The hardest thing, he reckons, was the morgue. A sequence in the film, easily identified in the trailers, is shot in a morgue; you see Vidya Balan keeling over to retch. For the team too, it was like that when they shot. “You have this image of morgues from American TV, from CSI [the series Crime Scene Investigation]. Which is stark, unnerving, but hygienic.” What they got was just horrifying. Sickening, Ghosh calls it. But they had to be “prim and proper” because the place has a decorum. “I was very particular about being respectful; these things matter in Kolkata. So here we were all trying to focus on the job at hand, while remembering not to breathe through our noses. The actors didn’t need to emote. The horror was real. ”

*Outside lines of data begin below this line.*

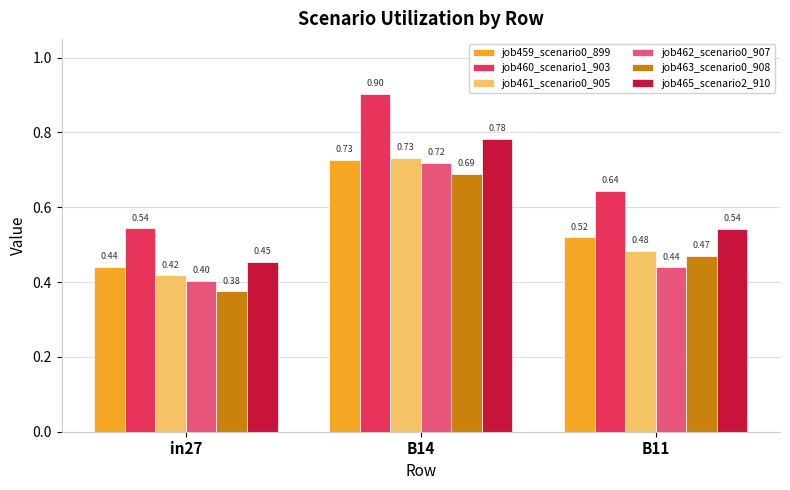

What is the difference between the maximum and minimum values in the job460_scenario1_903 series?

0.4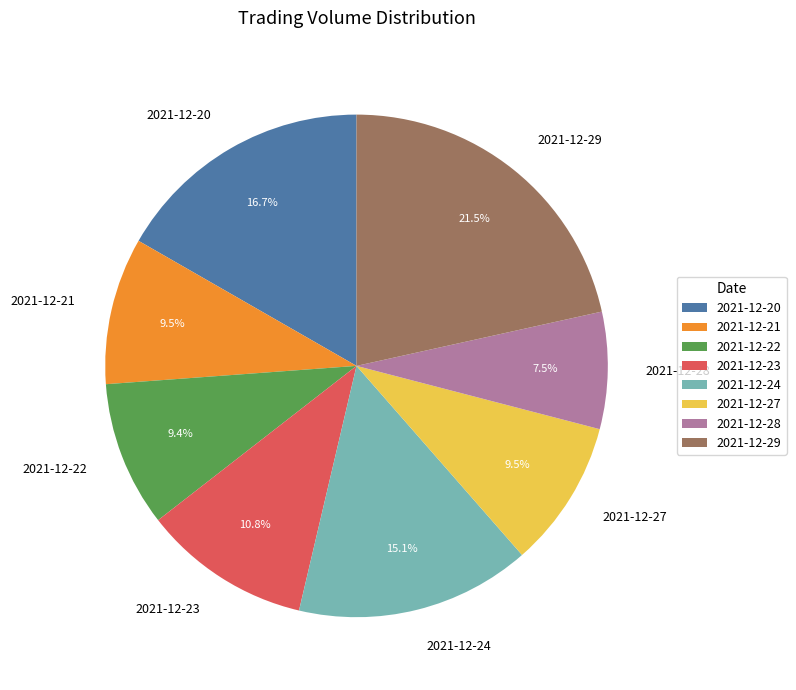

To the nearest percent, what is the difference between the largest and smallest slice percentages?

14%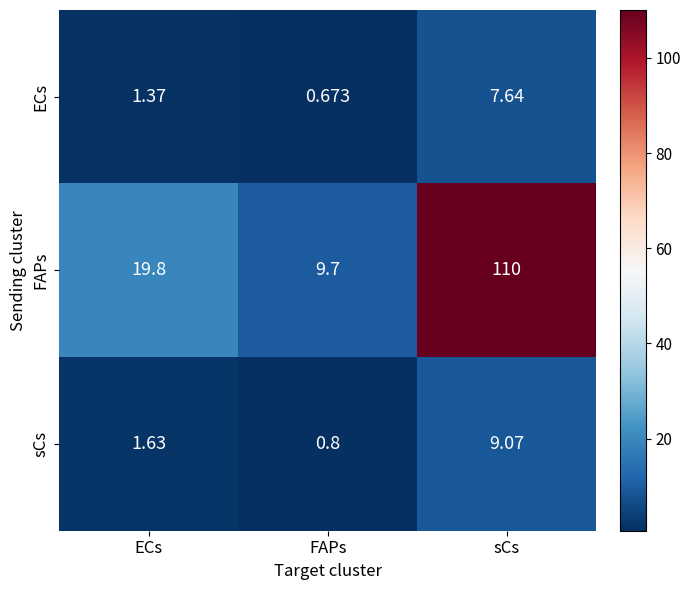

Which series has the largest range (max minus min)?

FAPs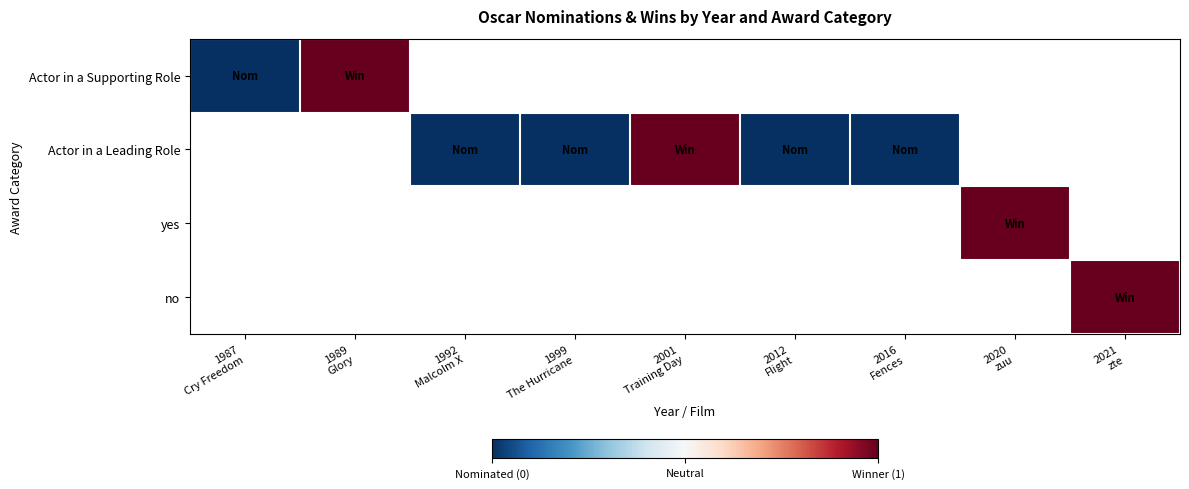

How many series are shown in this chart?

4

Also difficult was shooting during Durga puja, which features prominently in the film. For reasons of manageability, Ghosh had wanted to wrap up these sequences during daytime when the crowds are less colossal and the light is better. But his crew protested, stridently. For them, the film wouldn’t work without the ceaseless energy of Kolkata’s puja crowds at night. It quickens the pulse of the film, it sets the suspense alight. “You are only the director, Ghosh da,” the director of photography Setu told him. “Let us do our job.” And so it was done, camera mounted, crew in place, while implausible numbers of people came out of their homes to celebrate and somehow accommodated themselves on the finite streets.
Kolkata during Durga puja has been done before in Bollywood, red and marvellous. Director Pradeep Sarkar shot a lavish, old-style puja for his film Parineeta in 2005 (incidentally, Vidya Balan’s debut film in Hindi). Yet Kahaani manages to capture an uneasy vibe, a hint of foreboding in a jubilant, joyous festival. Independent of how the film fares on its release, this much is already evident from its trailers—that the film has succeeded in giving a darker undertone to a wholesome celebration of good over evil. And here, of course, is the biggest metaphor for the mother in Ghosh’s story: Goddess Durga, a mother of four, is a celebration of the extraordinary might of a mother.
In Vidya Balan, Ghosh had a collaborator right from the days of writing the story. “The character was created with her inputs and this helped especially at the shooting stage. I had cues ready, I could point her to her reactions at the story stage before a take,” says Ghosh.
Balan is also the sort of actor, Ghosh adds, who responds excellently to improvisation on the sets. In the film, Bengali actor Saswata Chatterjee plays a fat man with an unsettling presence. To bring this out, Chatterjee had the idea of standing a bit too close to Balan in their scenes, in the way that some strangers instantly set you at unease by breathing in your face. “Saswata discussed this with me, Vidya didn’t know. But she didn’t step back, she got it right away,” Ghosh says. This is Chatterjee’s first Bollywood film appearance.
The director is also thrilled with the other Bengali actor Parambrata Chattopadhyay, who too makes his Hindi film debut with Kahaani. “This whole unit in fact was outstanding. And so good at improvisation, which is so important in filmmaking where real life intrudes in your vision all the time,” says Ghosh.
In the director’s career, Kahaani is an especially important film, coming as it does after two consecutive flops, Home Delivery and Aladin. The last was an extravagant failure, a fantasy made at a considerable budget, but Ghosh is unashamed. “I made the film I wanted to. I always sleep well at night. If you ask me to list what I did wrong, I can’t. Then you’ll ask me for a formula. It’s not a math exam, cinema is an English-language exam,” he says.